DIRECTIONS FOR THIS TASK: Word for word, retype the entire listing.

MATERIAL PROVIDED:
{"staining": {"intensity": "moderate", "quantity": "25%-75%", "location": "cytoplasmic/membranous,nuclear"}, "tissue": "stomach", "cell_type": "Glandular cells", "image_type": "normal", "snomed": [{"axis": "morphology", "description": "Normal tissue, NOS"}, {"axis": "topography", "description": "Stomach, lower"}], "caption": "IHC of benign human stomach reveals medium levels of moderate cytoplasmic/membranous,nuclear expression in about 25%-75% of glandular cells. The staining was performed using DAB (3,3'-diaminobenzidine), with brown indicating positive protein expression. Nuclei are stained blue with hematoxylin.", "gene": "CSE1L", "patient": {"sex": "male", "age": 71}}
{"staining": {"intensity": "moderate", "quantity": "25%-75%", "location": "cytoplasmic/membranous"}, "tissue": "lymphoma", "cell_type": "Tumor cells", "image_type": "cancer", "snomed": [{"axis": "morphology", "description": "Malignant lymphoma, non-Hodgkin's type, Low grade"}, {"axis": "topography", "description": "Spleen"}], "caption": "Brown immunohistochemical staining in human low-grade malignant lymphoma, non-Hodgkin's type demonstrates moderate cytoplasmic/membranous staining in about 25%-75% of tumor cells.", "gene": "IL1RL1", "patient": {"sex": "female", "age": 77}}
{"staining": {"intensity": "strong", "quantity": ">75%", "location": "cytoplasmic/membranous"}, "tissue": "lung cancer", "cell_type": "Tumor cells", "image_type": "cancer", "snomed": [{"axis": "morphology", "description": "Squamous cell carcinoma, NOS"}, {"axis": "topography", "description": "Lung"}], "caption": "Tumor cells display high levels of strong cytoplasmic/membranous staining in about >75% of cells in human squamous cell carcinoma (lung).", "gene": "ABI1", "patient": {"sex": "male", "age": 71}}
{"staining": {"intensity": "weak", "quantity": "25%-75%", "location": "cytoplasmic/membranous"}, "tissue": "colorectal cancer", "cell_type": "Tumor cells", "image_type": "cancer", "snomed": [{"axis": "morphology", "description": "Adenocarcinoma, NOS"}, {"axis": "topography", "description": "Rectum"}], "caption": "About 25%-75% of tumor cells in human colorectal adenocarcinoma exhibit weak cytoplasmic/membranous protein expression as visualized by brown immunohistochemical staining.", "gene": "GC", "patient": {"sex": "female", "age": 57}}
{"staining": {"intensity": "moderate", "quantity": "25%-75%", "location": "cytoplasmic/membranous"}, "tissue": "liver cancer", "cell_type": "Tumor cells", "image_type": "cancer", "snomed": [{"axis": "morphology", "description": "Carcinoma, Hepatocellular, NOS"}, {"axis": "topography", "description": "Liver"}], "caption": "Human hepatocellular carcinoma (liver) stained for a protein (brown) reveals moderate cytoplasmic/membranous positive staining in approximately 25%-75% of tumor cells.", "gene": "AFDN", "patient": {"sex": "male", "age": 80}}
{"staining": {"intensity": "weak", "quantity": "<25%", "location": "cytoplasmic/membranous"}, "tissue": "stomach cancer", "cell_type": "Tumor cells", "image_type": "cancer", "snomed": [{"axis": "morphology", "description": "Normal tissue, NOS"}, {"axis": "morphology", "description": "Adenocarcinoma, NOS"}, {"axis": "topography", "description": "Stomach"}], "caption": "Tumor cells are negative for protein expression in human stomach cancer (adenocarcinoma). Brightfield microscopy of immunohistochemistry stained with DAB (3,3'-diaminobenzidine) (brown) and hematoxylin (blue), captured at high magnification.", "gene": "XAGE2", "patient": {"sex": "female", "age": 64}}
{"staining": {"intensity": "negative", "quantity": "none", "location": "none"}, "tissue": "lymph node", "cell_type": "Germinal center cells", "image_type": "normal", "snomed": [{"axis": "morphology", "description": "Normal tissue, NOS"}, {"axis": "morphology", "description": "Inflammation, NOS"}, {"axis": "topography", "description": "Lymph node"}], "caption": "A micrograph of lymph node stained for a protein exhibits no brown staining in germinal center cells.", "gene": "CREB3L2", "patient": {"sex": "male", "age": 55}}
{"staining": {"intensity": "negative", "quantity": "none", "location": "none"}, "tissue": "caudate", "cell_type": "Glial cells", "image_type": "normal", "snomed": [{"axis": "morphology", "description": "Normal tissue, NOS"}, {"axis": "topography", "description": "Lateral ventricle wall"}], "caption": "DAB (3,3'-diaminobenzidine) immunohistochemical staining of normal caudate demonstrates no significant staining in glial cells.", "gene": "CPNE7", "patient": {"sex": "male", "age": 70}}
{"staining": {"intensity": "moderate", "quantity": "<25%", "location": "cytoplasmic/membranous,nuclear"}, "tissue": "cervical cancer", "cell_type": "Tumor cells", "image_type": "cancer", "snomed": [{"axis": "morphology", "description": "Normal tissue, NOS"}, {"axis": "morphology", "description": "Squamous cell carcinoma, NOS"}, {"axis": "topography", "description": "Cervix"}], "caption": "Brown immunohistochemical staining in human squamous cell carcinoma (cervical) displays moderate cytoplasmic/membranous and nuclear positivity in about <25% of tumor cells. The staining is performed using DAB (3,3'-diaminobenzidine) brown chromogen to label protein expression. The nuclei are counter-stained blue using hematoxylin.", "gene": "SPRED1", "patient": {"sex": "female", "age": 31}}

SOLUTION TO THIS TASK:
{"staining": {"intensity": "moderate", "quantity": "25%-75%", "location": "cytoplasmic/membranous,nuclear"}, "tissue": "stomach", "cell_type": "Glandular cells", "image_type": "normal", "snomed": [{"axis": "morphology", "description": "Normal tissue, NOS"}, {"axis": "topography", "description": "Stomach, lower"}], "caption": "IHC of benign human stomach reveals medium levels of moderate cytoplasmic/membranous,nuclear expression in about 25%-75% of glandular cells. The staining was performed using DAB (3,3'-diaminobenzidine), with brown indicating positive protein expression. Nuclei are stained blue with hematoxylin.", "gene": "CSE1L", "patient": {"sex": "male", "age": 71}}
{"staining": {"intensity": "moderate", "quantity": "25%-75%", "location": "cytoplasmic/membranous"}, "tissue": "lymphoma", "cell_type": "Tumor cells", "image_type": "cancer", "snomed": [{"axis": "morphology", "description": "Malignant lymphoma, non-Hodgkin's type, Low grade"}, {"axis": "topography", "description": "Spleen"}], "caption": "Brown immunohistochemical staining in human low-grade malignant lymphoma, non-Hodgkin's type demonstrates moderate cytoplasmic/membranous staining in about 25%-75% of tumor cells.", "gene": "IL1RL1", "patient": {"sex": "female", "age": 77}}
{"staining": {"intensity": "strong", "quantity": ">75%", "location": "cytoplasmic/membranous"}, "tissue": "lung cancer", "cell_type": "Tumor cells", "image_type": "cancer", "snomed": [{"axis": "morphology", "description": "Squamous cell carcinoma, NOS"}, {"axis": "topography", "description": "Lung"}], "caption": "Tumor cells display high levels of strong cytoplasmic/membranous staining in about >75% of cells in human squamous cell carcinoma (lung).", "gene": "ABI1", "patient": {"sex": "male", "age": 71}}
{"staining": {"intensity": "weak", "quantity": "25%-75%", "location": "cytoplasmic/membranous"}, "tissue": "colorectal cancer", "cell_type": "Tumor cells", "image_type": "cancer", "snomed": [{"axis": "morphology", "description": "Adenocarcinoma, NOS"}, {"axis": "topography", "description": "Rectum"}], "caption": "About 25%-75% of tumor cells in human colorectal adenocarcinoma exhibit weak cytoplasmic/membranous protein expression as visualized by brown immunohistochemical staining.", "gene": "GC", "patient": {"sex": "female", "age": 57}}
{"staining": {"intensity": "moderate", "quantity": "25%-75%", "location": "cytoplasmic/membranous"}, "tissue": "liver cancer", "cell_type": "Tumor cells", "image_type": "cancer", "snomed": [{"axis": "morphology", "description": "Carcinoma, Hepatocellular, NOS"}, {"axis": "topography", "description": "Liver"}], "caption": "Human hepatocellular carcinoma (liver) stained for a protein (brown) reveals moderate cytoplasmic/membranous positive staining in approximately 25%-75% of tumor cells.", "gene": "AFDN", "patient": {"sex": "male", "age": 80}}
{"staining": {"intensity": "weak", "quantity": "<25%", "location": "cytoplasmic/membranous"}, "tissue": "stomach cancer", "cell_type": "Tumor cells", "image_type": "cancer", "snomed": [{"axis": "morphology", "description": "Normal tissue, NOS"}, {"axis": "morphology", "description": "Adenocarcinoma, NOS"}, {"axis": "topography", "description": "Stomach"}], "caption": "Tumor cells are negative for protein expression in human stomach cancer (adenocarcinoma). Brightfield microscopy of immunohistochemistry stained with DAB (3,3'-diaminobenzidine) (brown) and hematoxylin (blue), captured at high magnification.", "gene": "XAGE2", "patient": {"sex": "female", "age": 64}}
{"staining": {"intensity": "negative", "quantity": "none", "location": "none"}, "tissue": "lymph node", "cell_type": "Germinal center cells", "image_type": "normal", "snomed": [{"axis": "morphology", "description": "Normal tissue, NOS"}, {"axis": "morphology", "description": "Inflammation, NOS"}, {"axis": "topography", "description": "Lymph node"}], "caption": "A micrograph of lymph node stained for a protein exhibits no brown staining in germinal center cells.", "gene": "CREB3L2", "patient": {"sex": "male", "age": 55}}
{"staining": {"intensity": "negative", "quantity": "none", "location": "none"}, "tissue": "caudate", "cell_type": "Glial cells", "image_type": "normal", "snomed": [{"axis": "morphology", "description": "Normal tissue, NOS"}, {"axis": "topography", "description": "Lateral ventricle wall"}], "caption": "DAB (3,3'-diaminobenzidine) immunohistochemical staining of normal caudate demonstrates no significant staining in glial cells.", "gene": "CPNE7", "patient": {"sex": "male", "age": 70}}
{"staining": {"intensity": "moderate", "quantity": "<25%", "location": "cytoplasmic/membranous,nuclear"}, "tissue": "cervical cancer", "cell_type": "Tumor cells", "image_type": "cancer", "snomed": [{"axis": "morphology", "description": "Normal tissue, NOS"}, {"axis": "morphology", "description": "Squamous cell carcinoma, NOS"}, {"axis": "topography", "description": "Cervix"}], "caption": "Brown immunohistochemical staining in human squamous cell carcinoma (cervical) displays moderate cytoplasmic/membranous and nuclear positivity in about <25% of tumor cells. The staining is performed using DAB (3,3'-diaminobenzidine) brown chromogen to label protein expression. The nuclei are counter-stained blue using hematoxylin.", "gene": "SPRED1", "patient": {"sex": "female", "age": 31}}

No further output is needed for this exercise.